I am kind of sad, because when I left this morning to go to work, there was a cat in the trap (thank GOD it wasn’t a skunk, Vince). But, after calling all over to a bunch of shelters and pet service places, I cannot seem to find anyone that will take a feral cat; and not euthanize it. Now, I don’t want to kill the cats, but I cannot have it living under my house. Even the person at the humane society said that I should euthanize them if they are feral. What to do!!!??? I will probably just let James make the decision; which will probably result in the kitty murder. I hate it too, but what else can I do? I cannot have these cats living under and around my house. (I am also thinking about just taking them somewhere and dropping them off… at least they wouldn’t DIE; and the lady on the phone assured me that feral cats “live like squirrels”…)
I can tell you this though… whenever I see the mama cat again, I am going to trap her, and get her fixed. The people in the neighborhood should take more responsibility. At least this way, I can stop the future death of kittens.
*whimper, sniff*
Jen, you are a kindred spirit. Cats are EVIL! My theory on them: If they were big enough to eat you, they would. Any animal that waits under the couch, or behind a chair, for you to walk by, then takes a swipe at your ankle is a beast and should be destroyed.
I also think it is sad that your dog, Duane, is so weak that it is scared by kitten. Love that dog, but damn.
Jesus - the thought of trapping wild, crazy cats in a cage and then having to dispose of them really freaks me out. I would probably just throw a Raid bomb under the porch and hope for the best.
Cats have got to be the nastiest, scariest domestic pet there is - except for mine, of course, but I raised him right!

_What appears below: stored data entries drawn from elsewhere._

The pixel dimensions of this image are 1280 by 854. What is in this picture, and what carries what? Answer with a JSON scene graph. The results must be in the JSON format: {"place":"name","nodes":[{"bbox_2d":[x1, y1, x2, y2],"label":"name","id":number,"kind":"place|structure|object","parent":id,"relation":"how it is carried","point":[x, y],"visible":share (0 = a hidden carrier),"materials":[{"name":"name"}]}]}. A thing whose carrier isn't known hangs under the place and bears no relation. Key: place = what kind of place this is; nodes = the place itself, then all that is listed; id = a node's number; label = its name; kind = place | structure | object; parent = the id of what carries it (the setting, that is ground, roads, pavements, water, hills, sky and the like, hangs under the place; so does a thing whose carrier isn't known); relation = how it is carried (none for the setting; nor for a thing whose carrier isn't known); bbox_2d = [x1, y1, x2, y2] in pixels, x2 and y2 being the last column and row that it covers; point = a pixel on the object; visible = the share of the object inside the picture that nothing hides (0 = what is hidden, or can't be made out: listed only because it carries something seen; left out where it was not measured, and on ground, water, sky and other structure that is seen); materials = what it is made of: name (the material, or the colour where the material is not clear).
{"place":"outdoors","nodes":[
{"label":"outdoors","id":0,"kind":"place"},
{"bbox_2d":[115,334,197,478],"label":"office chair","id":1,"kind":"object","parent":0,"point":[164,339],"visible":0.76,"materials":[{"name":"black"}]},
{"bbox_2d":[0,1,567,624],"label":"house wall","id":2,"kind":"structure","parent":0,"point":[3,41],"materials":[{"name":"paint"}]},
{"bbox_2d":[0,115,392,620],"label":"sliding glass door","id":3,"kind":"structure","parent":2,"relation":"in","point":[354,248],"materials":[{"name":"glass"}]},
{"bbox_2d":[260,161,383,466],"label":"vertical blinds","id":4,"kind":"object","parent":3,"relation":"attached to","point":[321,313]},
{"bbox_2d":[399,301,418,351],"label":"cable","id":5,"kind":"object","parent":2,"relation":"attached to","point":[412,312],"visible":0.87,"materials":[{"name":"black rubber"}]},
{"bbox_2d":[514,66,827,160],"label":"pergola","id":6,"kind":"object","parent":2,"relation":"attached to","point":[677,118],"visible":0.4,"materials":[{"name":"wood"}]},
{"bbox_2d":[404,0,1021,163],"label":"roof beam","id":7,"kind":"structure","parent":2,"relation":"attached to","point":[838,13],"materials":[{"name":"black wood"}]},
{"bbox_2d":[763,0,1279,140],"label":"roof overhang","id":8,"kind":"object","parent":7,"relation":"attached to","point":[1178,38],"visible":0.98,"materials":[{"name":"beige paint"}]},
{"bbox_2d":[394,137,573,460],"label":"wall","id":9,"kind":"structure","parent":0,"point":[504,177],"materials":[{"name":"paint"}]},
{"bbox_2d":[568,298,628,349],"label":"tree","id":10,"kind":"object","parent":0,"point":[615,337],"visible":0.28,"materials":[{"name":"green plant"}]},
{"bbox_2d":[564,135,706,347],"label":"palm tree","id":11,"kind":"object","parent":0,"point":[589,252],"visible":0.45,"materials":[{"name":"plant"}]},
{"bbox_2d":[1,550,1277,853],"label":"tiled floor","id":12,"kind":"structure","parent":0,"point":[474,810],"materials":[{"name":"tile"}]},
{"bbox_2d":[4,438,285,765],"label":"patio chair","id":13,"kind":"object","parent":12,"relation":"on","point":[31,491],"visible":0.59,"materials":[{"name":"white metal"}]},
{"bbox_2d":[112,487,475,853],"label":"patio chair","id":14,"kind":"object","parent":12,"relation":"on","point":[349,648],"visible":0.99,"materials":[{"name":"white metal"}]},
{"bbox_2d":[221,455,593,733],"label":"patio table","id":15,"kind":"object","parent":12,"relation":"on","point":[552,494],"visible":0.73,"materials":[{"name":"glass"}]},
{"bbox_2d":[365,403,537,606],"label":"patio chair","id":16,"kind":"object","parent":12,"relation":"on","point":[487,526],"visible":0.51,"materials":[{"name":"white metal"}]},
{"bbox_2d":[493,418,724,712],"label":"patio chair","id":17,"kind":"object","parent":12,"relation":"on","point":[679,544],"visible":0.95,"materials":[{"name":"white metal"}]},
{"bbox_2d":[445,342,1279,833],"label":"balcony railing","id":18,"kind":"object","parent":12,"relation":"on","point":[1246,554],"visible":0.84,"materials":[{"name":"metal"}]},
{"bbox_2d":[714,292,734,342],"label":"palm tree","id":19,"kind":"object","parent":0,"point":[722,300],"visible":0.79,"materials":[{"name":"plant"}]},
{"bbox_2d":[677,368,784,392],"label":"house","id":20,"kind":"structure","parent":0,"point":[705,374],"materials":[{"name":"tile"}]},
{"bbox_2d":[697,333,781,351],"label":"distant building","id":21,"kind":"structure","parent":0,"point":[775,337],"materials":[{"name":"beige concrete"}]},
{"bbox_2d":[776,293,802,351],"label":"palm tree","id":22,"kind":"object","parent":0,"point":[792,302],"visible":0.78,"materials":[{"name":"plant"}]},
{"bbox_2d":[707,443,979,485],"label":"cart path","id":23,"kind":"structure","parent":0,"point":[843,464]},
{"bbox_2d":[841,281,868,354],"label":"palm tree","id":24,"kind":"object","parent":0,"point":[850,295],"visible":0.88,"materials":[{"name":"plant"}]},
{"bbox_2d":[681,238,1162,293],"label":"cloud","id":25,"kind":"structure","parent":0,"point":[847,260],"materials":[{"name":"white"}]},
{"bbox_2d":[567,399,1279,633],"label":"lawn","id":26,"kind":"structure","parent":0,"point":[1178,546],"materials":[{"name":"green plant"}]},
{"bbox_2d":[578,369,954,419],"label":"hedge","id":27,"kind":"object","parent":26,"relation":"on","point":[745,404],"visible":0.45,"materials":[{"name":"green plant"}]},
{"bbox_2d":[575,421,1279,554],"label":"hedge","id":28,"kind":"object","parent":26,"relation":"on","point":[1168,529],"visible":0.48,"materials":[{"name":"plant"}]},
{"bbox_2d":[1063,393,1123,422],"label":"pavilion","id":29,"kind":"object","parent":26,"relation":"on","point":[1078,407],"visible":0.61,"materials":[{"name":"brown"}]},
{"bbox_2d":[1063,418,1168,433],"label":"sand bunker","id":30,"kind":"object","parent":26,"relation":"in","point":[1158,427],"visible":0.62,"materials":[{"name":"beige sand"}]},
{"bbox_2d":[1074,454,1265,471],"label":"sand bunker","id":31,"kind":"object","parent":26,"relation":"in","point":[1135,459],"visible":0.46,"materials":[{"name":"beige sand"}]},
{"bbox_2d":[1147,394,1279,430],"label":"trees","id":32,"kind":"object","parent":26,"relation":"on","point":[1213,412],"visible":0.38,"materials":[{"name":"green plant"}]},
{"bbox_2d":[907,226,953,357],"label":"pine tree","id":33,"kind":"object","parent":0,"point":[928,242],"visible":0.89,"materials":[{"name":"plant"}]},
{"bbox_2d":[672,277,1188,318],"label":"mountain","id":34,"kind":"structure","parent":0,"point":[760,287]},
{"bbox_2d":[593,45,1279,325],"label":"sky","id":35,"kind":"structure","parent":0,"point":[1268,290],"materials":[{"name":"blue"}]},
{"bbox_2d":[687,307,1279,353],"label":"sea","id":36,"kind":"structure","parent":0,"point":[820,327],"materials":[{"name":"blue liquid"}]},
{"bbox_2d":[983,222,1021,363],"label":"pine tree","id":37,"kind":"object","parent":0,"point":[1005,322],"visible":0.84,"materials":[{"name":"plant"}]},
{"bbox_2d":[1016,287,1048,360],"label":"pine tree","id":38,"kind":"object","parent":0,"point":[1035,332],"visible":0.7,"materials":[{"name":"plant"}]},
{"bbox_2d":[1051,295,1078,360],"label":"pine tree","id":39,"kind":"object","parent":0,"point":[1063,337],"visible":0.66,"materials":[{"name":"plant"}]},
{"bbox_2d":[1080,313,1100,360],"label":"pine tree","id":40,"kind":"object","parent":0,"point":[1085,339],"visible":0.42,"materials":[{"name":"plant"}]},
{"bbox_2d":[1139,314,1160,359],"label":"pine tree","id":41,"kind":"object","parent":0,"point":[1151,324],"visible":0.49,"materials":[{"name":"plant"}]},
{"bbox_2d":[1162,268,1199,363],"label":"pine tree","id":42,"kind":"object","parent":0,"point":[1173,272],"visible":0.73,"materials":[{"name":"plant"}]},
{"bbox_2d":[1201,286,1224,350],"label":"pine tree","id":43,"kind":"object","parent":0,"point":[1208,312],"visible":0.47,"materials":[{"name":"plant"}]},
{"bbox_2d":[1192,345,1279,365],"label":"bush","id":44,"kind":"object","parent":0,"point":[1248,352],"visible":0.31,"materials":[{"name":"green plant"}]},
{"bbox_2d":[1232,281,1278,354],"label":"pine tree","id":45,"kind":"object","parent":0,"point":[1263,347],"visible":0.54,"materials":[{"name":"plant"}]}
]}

We were having a crazy cat problem on my street mainly because there are a lot of rentals and people just move without taking their animals. My neighbors ended up rounding up as many of the cats as they could, got them all fixed and pretty much ended up adopting them. Eventually the herd thinned out and became manageable. It’s always hard to decide what to do in these situations and it’s so frustrating when people don’t take care of their animals. Good luck with your decision.
I have to agree; cats are EVIL.
Oh, and that picture (the one that’s NOT the cat trap)? Am I the only gay man out there who thinks that much definition is kinda scary? I mean, I’m all for looking good, but that kind of six pack just doesn’t do anything for me; in fact it kinda wierds me out.

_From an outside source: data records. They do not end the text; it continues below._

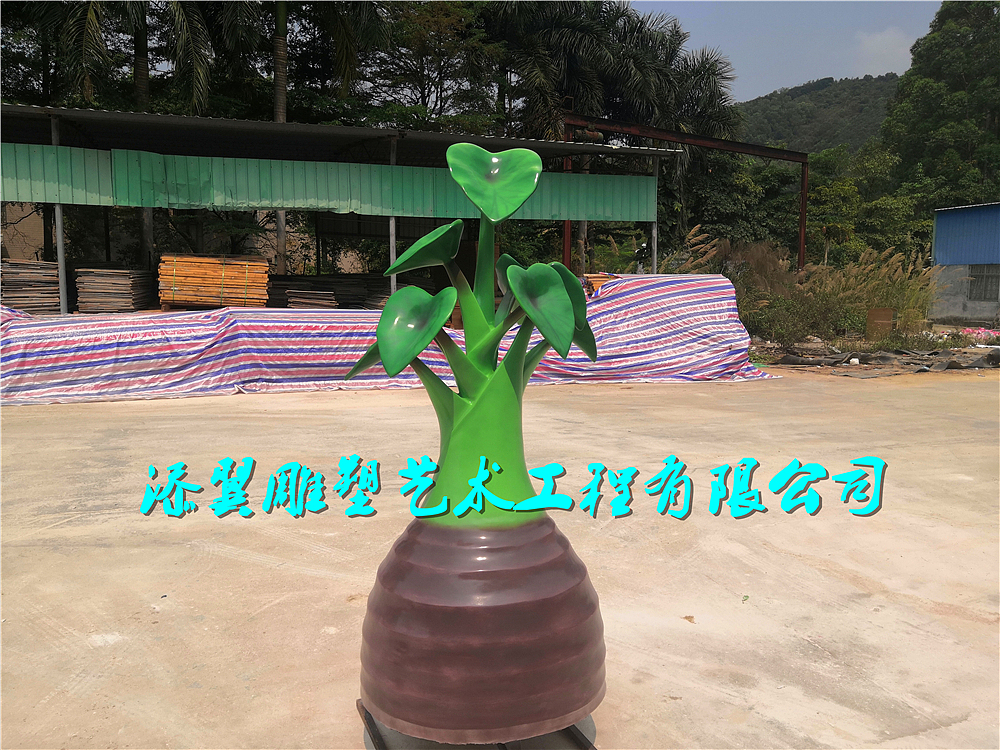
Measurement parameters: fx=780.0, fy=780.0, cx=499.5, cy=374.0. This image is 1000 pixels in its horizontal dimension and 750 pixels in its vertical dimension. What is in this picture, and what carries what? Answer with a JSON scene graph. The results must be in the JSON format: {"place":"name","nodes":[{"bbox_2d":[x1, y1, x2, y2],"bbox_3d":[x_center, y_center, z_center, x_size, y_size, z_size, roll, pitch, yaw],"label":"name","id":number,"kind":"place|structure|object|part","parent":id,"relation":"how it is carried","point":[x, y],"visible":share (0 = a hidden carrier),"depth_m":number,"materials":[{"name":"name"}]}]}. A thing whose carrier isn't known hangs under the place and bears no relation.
{"place":"outdoors","nodes":[
{"label":"outdoors","id":0,"kind":"place"},
{"bbox_2d":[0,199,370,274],"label":"wall","id":1,"kind":"structure","parent":0,"point":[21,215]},
{"bbox_2d":[0,102,686,308],"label":"shed","id":2,"kind":"structure","parent":0,"point":[338,129],"depth_m":14.07,"materials":[{"name":"metal"}]},
{"bbox_2d":[0,143,665,222],"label":"green panel","id":3,"kind":"object","parent":2,"relation":"attached to","point":[81,200],"visible":0.85,"depth_m":12.32,"materials":[{"name":"green metal"}]},
{"bbox_2d":[0,372,999,749],"label":"concrete pavement","id":4,"kind":"structure","parent":0,"point":[263,570],"materials":[{"name":"concrete"}]},
{"bbox_2d":[0,270,775,407],"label":"striped tarp","id":5,"kind":"object","parent":4,"relation":"on","point":[673,297],"visible":0.72,"depth_m":9.03,"materials":[{"name":"multicoloured plastic"}]},
{"bbox_2d":[356,700,597,749],"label":"metal stand","id":6,"kind":"object","parent":4,"relation":"on","point":[586,748],"visible":0.25,"depth_m":2.05,"materials":[{"name":"metal"}]},
{"bbox_2d":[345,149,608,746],"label":"sculpture","id":7,"kind":"object","parent":6,"relation":"on","point":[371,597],"visible":0.99,"depth_m":1.92,"materials":[{"name":"plastic"}]},
{"label":"stem","id":8,"kind":"part","parent":7,"relation":"part of","materials":[{"name":"green plastic"}]},
{"bbox_2d":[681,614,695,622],"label":"leaf","id":9,"kind":"object","parent":4,"relation":"on","point":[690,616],"visible":0.92,"depth_m":3.01,"materials":[{"name":"brown"}]},
{"bbox_2d":[762,343,999,373],"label":"plastic sheet","id":10,"kind":"object","parent":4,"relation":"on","point":[945,364],"visible":0.82,"depth_m":12.16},
{"bbox_2d":[627,0,943,102],"label":"sky","id":11,"kind":"structure","parent":0,"point":[822,61],"materials":[{"name":"blue"}]},
{"bbox_2d":[736,73,901,154],"label":"hill","id":12,"kind":"structure","parent":0,"point":[818,97],"materials":[{"name":"green plant"}]},
{"bbox_2d":[852,26,914,75],"label":"cloud","id":13,"kind":"structure","parent":0,"point":[878,43],"materials":[{"name":"white"}]},
{"bbox_2d":[929,201,999,324],"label":"blue building","id":14,"kind":"structure","parent":0,"point":[951,215],"depth_m":23.70,"materials":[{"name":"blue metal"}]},
{"bbox_2d":[967,264,999,300],"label":"window","id":15,"kind":"structure","parent":14,"relation":"in","point":[969,297],"depth_m":22.65,"materials":[{"name":"grey metal"}]},
{"label":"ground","id":16,"kind":"structure","parent":0},
{"bbox_2d":[1,259,60,313],"bbox_3d":[-7.163,-1.098,11.544,1.231,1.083,1.453,-2,7,-16],"label":"stack","id":17,"kind":"object","parent":16,"relation":"on","point":[15,263],"visible":0.66,"depth_m":11.39,"materials":[{"name":"brown wood"}]},
{"bbox_2d":[50,112,67,314],"bbox_3d":[-6.265,-2.075,11.088,0.210,3.342,0.227,-2,7,-16],"label":"metal post","id":18,"kind":"object","parent":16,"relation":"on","point":[61,242],"visible":0.55,"depth_m":11.07,"materials":[{"name":"grey metal"}]},
{"bbox_2d":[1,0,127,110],"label":"tree","id":19,"kind":"object","parent":16,"relation":"on","point":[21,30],"visible":0.55,"depth_m":21.59,"materials":[{"name":"green plant"}]},
{"bbox_2d":[74,267,153,313],"bbox_3d":[-6.117,-1.142,12.476,1.079,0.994,1.516,-2,7,-16],"label":"stack","id":20,"kind":"object","parent":16,"relation":"on","point":[127,276],"visible":0.76,"depth_m":12.03,"materials":[{"name":"brown wood"}]},
{"bbox_2d":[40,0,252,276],"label":"palm tree","id":21,"kind":"object","parent":16,"relation":"on","point":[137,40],"visible":0.75,"depth_m":18.42,"materials":[{"name":"plant"}]},
{"bbox_2d":[157,253,271,309],"bbox_3d":[-4.674,-1.338,12.740,1.744,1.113,1.349,-2,7,-16],"label":"stack","id":22,"kind":"object","parent":16,"relation":"on","point":[243,282],"visible":0.8,"depth_m":12.38,"materials":[{"name":"orange wood"}]},
{"bbox_2d":[272,0,288,282],"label":"palm tree","id":23,"kind":"object","parent":16,"relation":"on","point":[280,225],"visible":0.46,"depth_m":19.42,"materials":[{"name":"plant"}]},
{"bbox_2d":[286,289,338,308],"bbox_3d":[-3.365,-1.095,13.924,0.886,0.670,1.236,-2,7,-16],"label":"stack","id":24,"kind":"object","parent":16,"relation":"on","point":[295,299],"visible":0.53,"depth_m":13.54,"materials":[{"name":"brown wood"}]},
{"bbox_2d":[269,273,388,309],"bbox_3d":[-3.346,-1.388,15.197,2.801,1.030,2.278,-2,7,-16],"label":"stack","id":25,"kind":"object","parent":16,"relation":"on","point":[340,307],"visible":0.52,"depth_m":14.92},
{"bbox_2d":[388,138,397,292],"bbox_3d":[-1.639,-2.046,11.964,0.184,3.214,0.198,-2,7,-16],"label":"metal post","id":26,"kind":"object","parent":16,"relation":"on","point":[392,240],"visible":0.47,"depth_m":11.89,"materials":[{"name":"grey metal"}]},
{"bbox_2d":[362,1,506,134],"bbox_3d":[-2.609,-8.054,27.729,6.477,11.355,6.514,-2,7,-16],"label":"tree","id":27,"kind":"object","parent":16,"relation":"on","point":[417,32],"visible":0.8,"depth_m":26.54,"materials":[{"name":"green plant"}]},
{"bbox_2d":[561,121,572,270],"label":"steel post","id":28,"kind":"object","parent":16,"relation":"on","point":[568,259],"visible":0.43,"depth_m":16.10,"materials":[{"name":"red metal"}]},
{"bbox_2d":[583,272,616,293],"bbox_3d":[1.709,-1.171,12.392,0.782,0.832,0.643,-2,7,-16],"label":"stack","id":29,"kind":"object","parent":16,"relation":"on","point":[599,282],"visible":0.23,"depth_m":12.18,"materials":[{"name":"orange wood"}]},
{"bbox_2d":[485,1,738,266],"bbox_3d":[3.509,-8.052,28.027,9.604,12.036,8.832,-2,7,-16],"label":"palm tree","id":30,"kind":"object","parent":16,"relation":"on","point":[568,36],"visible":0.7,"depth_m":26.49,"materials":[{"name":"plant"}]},
{"bbox_2d":[651,156,659,274],"bbox_3d":[2.936,-2.357,14.778,0.186,3.601,0.195,-2,7,-16],"label":"metal post","id":31,"kind":"object","parent":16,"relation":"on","point":[655,255],"visible":0.53,"depth_m":14.70,"materials":[{"name":"grey metal"}]},
{"bbox_2d":[562,114,807,270],"bbox_3d":[4.323,-3.310,18.403,6.774,4.436,1.434,-2,7,-16],"label":"steel frame","id":32,"kind":"object","parent":16,"relation":"on","point":[731,148],"visible":0.77,"depth_m":18.16,"materials":[{"name":"metal"}]},
{"bbox_2d":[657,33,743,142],"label":"palm tree","id":33,"kind":"object","parent":16,"relation":"on","point":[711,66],"visible":0.5,"depth_m":33.30,"materials":[{"name":"plant"}]},
{"bbox_2d":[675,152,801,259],"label":"tree","id":34,"kind":"object","parent":16,"relation":"on","point":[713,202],"visible":0.69,"depth_m":28.18,"materials":[{"name":"green plant"}]},
{"bbox_2d":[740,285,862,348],"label":"shrub","id":35,"kind":"object","parent":16,"relation":"on","point":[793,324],"visible":0.74,"depth_m":14.48,"materials":[{"name":"green plant"}]},
{"bbox_2d":[670,230,940,346],"label":"tall grass","id":36,"kind":"structure","parent":16,"relation":"on","point":[893,297],"materials":[{"name":"green plant"}]},
{"bbox_2d":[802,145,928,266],"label":"tree","id":37,"kind":"object","parent":16,"relation":"on","point":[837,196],"visible":0.71,"depth_m":32.56,"materials":[{"name":"green plant"}]},
{"bbox_2d":[866,308,894,337],"bbox_3d":[7.294,-0.964,14.975,0.501,0.565,0.472,-2,7,-16],"label":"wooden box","id":38,"kind":"object","parent":16,"relation":"on","point":[889,318],"visible":0.95,"depth_m":14.78,"materials":[{"name":"brown"}]},
{"bbox_2d":[877,0,999,217],"label":"tree","id":39,"kind":"object","parent":16,"relation":"on","point":[947,43],"visible":0.83,"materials":[{"name":"green plant"}]},
{"bbox_2d":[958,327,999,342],"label":"pink flower","id":40,"kind":"object","parent":16,"relation":"on","point":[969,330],"visible":0.74,"depth_m":15.99,"materials":[{"name":"pink plant"}]}
]}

Actually Dennis!, I fully agree with you, I was just giving myself something to look at and feel bad about (I know… bad me). I think that looks weird. I tend to like a little bit of a belly. It is much softer to touch, and definitely looks better to me (but not on me… that is not what I want to look down and see. If I could look down and see abs, I would be very happy. In the eye of the beholder I guess…). I HATE those skinny little boys, they gross me out; give me a real man (without that crazy definition)!!
Though I am not a gay man, I agree with you, Dennis. I’ve never really been into six-packs or out of control muscles. I just like normal bodies.